▸ Metin Bölümü
· · · · ·

Yurt dışı iştirak kazançlarının kurumlar vergisi kanunu açısından değerlendirilmesi hk.

Yurt dışı iştirak kazançlarının kurumlar vergisi kanunu
açısından değerlendirilmesi hk.
Sayı: 
38418978-125[5-16/34]-184511
Tarih: 
05/06/2017
T.C.
GELİR İDARESİ BAŞKANLIĞI
ANKARA VERGİ DAİRESİ BAŞKANLIĞI
(Mükellef Hizmetleri Gelir Vergileri Grup Müdürlüğü)
 
   
Sayı : 38418978-125[5-16/34]-184511 05.06.2017
Konu : Yurt dışı iştirak kazançlarının  
kurumlar vergisi kanunu açısından
değerlendirilmesi
 
İlgi :12/12/2016 evrak kayıt tarihli özelge talep formunuz.
 
İlgide kayıtlı özelge talep formunda; şirketinizin …….. Vergi Dairesi Müdürlüğünün …………..

· · · · ·

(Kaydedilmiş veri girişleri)
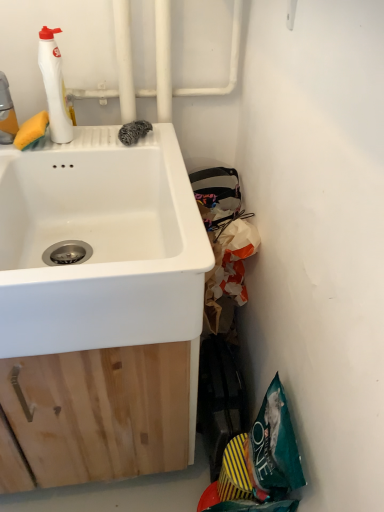
Question: Is translucent white bottle at upper left, which ranks as the 2th cleaning product in right-to-left order, to the right of white matte bottle at upper left, which is the first cleaning product in right-to-left order, from the viewer's perspective?

Choices:
 (A) yes
 (B) no

Answer: (B)

Question: From the image's perspective, is translucent white bottle at upper left, which is the 1th cleaning product from left to right, on white matte bottle at upper left, which is the first cleaning product in right-to-left order?

Choices:
 (A) no
 (B) yes

Answer: (A)

Question: Does translucent white bottle at upper left, which is the 1th cleaning product from left to right, have a lesser width compared to white matte bottle at upper left, which ranks as the second cleaning product in left-to-right order?

Choices:
 (A) yes
 (B) no

Answer: (B)

Question: Is translucent white bottle at upper left, which ranks as the 2th cleaning product in right-to-left order, bigger than white matte bottle at upper left, which is the first cleaning product in right-to-left order?

Choices:
 (A) no
 (B) yes

Answer: (B)

Question: From a real-world perspective, does translucent white bottle at upper left, which ranks as the 2th cleaning product in right-to-left order, sit lower than white matte bottle at upper left, which ranks as the second cleaning product in left-to-right order?

Choices:
 (A) yes
 (B) no

Answer: (A)

Question: From the image's perspective, relative to translucent white bottle at upper left, which ranks as the 2th cleaning product in right-to-left order, is teal fabric bag at lower right above or below?

Choices:
 (A) below
 (B) above

Answer: (A)

Question: Based on their sizes in the image, would you say teal fabric bag at lower right is bigger or smaller than translucent white bottle at upper left, which is the 1th cleaning product from left to right?

Choices:
 (A) small
 (B) big

Answer: (B)

Question: From a real-world perspective, relative to translucent white bottle at upper left, which is the 1th cleaning product from left to right, is teal fabric bag at lower right vertically above or below?

Choices:
 (A) below
 (B) above

Answer: (A)

Question: Would you say teal fabric bag at lower right is to the left or to the right of translucent white bottle at upper left, which ranks as the 2th cleaning product in right-to-left order, in the picture?

Choices:
 (A) left
 (B) right

Answer: (B)

Question: From the image's perspective, is white ceramic sink at upper left positioned above or below teal fabric bag at lower right?

Choices:
 (A) below
 (B) above

Answer: (B)

Question: Considering their positions, is white ceramic sink at upper left located in front of or behind teal fabric bag at lower right?

Choices:
 (A) behind
 (B) front

Answer: (B)

Question: From a real-world perspective, relative to teal fabric bag at lower right, is white ceramic sink at upper left vertically above or below?

Choices:
 (A) below
 (B) above

Answer: (B)

Question: Is white ceramic sink at upper left spatially inside teal fabric bag at lower right, or outside of it?

Choices:
 (A) outside
 (B) inside

Answer: (A)

Question: Which is correct: teal fabric bag at lower right is inside white matte bottle at upper left, which is the first cleaning product in right-to-left order, or outside of it?

Choices:
 (A) inside
 (B) outside

Answer: (B)

Question: Looking at their shapes, would you say teal fabric bag at lower right is wider or thinner than white matte bottle at upper left, which ranks as the second cleaning product in left-to-right order?

Choices:
 (A) thin
 (B) wide

Answer: (B)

· · · · ·

▸ Bilgileri Kullanarak
**A)** Özelge metnine göre aşağıdaki soruları yanıtlayın.
(i) Başlıkta hangi grup müdürlüğünün adı geçmektedir?
(ii) Özelgenin tarihi nedir?
(iii) "İlgi" kısmında anılan özelge talep formunun evrak kayıt tarihi nedir?
**B)** Özelge metninden "GELİR İDARESİ BAŞKANLIĞI" ifadesiyle başlayıp "özelge talep formunuz." ifadesiyle biten bölümü olduğu gibi çıkarın.

▸ Alıştırma Yanıtları
**A)**
(i) Mükellef Hizmetleri Gelir Vergileri Grup Müdürlüğü
(ii) 05/06/2017
(iii) 12/12/2016

**B)**
GELİR İDARESİ BAŞKANLIĞI
ANKARA VERGİ DAİRESİ BAŞKANLIĞI
(Mükellef Hizmetleri Gelir Vergileri Grup Müdürlüğü)
 
   
Sayı : 38418978-125[5-16/34]-184511 05.06.2017
Konu : Yurt dışı iştirak kazançlarının  
kurumlar vergisi kanunu açısından
değerlendirilmesi
 
İlgi :12/12/2016 evrak kayıt tarihli özelge talep formunuz.